[OCWR] Week 16 - OpenCitations Weekly Report

Week from Nov 16 to Nov 22

Introduction

During the sixteenth week I started working harder on the ShEx validation for the OCDM-compliant RDF graphs. I also started working on a new implementation for the generate_provenance method of the class ProvSet, which is one of the fundamental goals of this project. The implementation I obtained is only a draft which will need further adjustments before its release in the oc_ocdm repository.

Report

ShEx validation

First things first, I needed a valid OCDM-compliant RDF graph to experiment with. A folder containing the output of SPACIN was sent to me via e-mail by Marilena Daquino, who is one of the main UNIBO researchers that work on the OpenCitations project.

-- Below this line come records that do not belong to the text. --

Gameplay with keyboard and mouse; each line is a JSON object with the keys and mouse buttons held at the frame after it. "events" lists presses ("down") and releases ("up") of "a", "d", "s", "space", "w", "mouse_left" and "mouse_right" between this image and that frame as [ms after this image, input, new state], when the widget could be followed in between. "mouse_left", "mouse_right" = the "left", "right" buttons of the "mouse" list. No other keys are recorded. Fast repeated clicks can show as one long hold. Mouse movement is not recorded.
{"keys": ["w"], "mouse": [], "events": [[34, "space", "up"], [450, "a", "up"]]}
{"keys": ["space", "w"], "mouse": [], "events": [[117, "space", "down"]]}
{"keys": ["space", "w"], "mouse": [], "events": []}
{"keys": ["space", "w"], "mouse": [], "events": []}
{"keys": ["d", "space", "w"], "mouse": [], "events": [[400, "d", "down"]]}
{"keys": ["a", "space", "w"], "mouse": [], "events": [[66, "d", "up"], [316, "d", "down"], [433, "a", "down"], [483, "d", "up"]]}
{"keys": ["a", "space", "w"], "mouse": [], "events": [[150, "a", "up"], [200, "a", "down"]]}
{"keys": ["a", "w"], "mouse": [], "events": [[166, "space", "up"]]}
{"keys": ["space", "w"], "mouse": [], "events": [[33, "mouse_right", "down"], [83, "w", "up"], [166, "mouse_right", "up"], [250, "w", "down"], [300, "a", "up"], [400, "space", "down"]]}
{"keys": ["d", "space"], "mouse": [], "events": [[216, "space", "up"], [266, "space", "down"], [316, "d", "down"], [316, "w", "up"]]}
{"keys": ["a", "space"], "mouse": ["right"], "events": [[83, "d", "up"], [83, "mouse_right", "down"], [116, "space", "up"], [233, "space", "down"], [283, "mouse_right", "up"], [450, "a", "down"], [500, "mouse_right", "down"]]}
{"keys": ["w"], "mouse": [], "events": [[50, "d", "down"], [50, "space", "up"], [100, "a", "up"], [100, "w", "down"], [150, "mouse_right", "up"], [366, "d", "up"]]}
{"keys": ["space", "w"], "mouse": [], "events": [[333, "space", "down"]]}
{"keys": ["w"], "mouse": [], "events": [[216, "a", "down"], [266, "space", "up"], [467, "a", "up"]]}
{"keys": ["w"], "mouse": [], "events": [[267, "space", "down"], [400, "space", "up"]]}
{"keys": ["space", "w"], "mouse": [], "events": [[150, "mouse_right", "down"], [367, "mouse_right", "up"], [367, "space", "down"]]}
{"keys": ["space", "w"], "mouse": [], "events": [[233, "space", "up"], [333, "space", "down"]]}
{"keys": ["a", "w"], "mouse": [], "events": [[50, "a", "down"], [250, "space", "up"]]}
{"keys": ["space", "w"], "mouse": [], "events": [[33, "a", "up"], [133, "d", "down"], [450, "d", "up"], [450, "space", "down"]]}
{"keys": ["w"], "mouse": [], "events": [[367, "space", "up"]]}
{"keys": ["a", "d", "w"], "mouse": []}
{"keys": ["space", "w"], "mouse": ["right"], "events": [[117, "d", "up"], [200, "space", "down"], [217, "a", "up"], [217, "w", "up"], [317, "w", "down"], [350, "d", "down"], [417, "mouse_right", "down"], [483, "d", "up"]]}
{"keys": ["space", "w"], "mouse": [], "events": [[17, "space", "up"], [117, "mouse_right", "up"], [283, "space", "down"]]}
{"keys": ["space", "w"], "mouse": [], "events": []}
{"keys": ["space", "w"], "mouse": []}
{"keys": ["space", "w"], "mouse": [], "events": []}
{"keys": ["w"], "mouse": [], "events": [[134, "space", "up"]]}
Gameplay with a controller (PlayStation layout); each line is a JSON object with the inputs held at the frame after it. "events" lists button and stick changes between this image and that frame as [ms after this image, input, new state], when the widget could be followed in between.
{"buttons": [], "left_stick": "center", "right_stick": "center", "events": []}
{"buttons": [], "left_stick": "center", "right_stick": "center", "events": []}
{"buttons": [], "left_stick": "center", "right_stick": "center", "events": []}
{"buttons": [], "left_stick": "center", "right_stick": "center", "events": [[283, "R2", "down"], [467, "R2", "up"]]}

The output data coming from SPACIN is spread across various JSON-LD files which must be parsed and joined into a single rdflib.Graph object. I then wrote a simple Python script which does all of these things automatically, recursively searching files into that folder and parsing them one by one. The result is a graph.ttl RDF file which gets stored locally and that I can use for my validation trials.

I then created another script which is a work in progress ShEx validator which will be adjusted in the next weeks. I made use of the PyShEx package, which unfortunaly is still in an alpha stage. This fact was made evident when trying for the first time to validate the graph.ttl file. I tried with two different variants of the ShExC file that I wrote last week with no success at all. If I leave the ShExC file as it is, the script stops early with a RecursionError message, while if I add the CLOSED shape constraint to every bibliographic entity, it marks as invalid almost every entity that undergoes validation (even if theoretically it shouldn’t). I’ll continue investigating these issues during the next week.

Various fixes

I’ve also done some fixes and cleanups of the oc_ocdm code. I removed some unused methods and class fields from ProvEntity which were remnants of very old code which used to reflect an older version of the OCDM specification. In particular, these methods/class fields were removed:

  • class fields iri_prov_agent, iri_association, iri_curator and iri_source_provider;
  • get_types, create_creation_activity, create_update_activity, create_merging_activity and remove_type (together with class fields iri_create, iri_modify, iri_replace and iri_activity);
  • generates (together with class field iri_was_generated_by);
  • invalidates (together with class field iri_was_invalidated_by);
  • involves_agent_with_role (together with class field iri_qualified_association);
  • has_role_type (together with class field iri_had_role);
  • has_role_in (together with class field iri_associated_agent).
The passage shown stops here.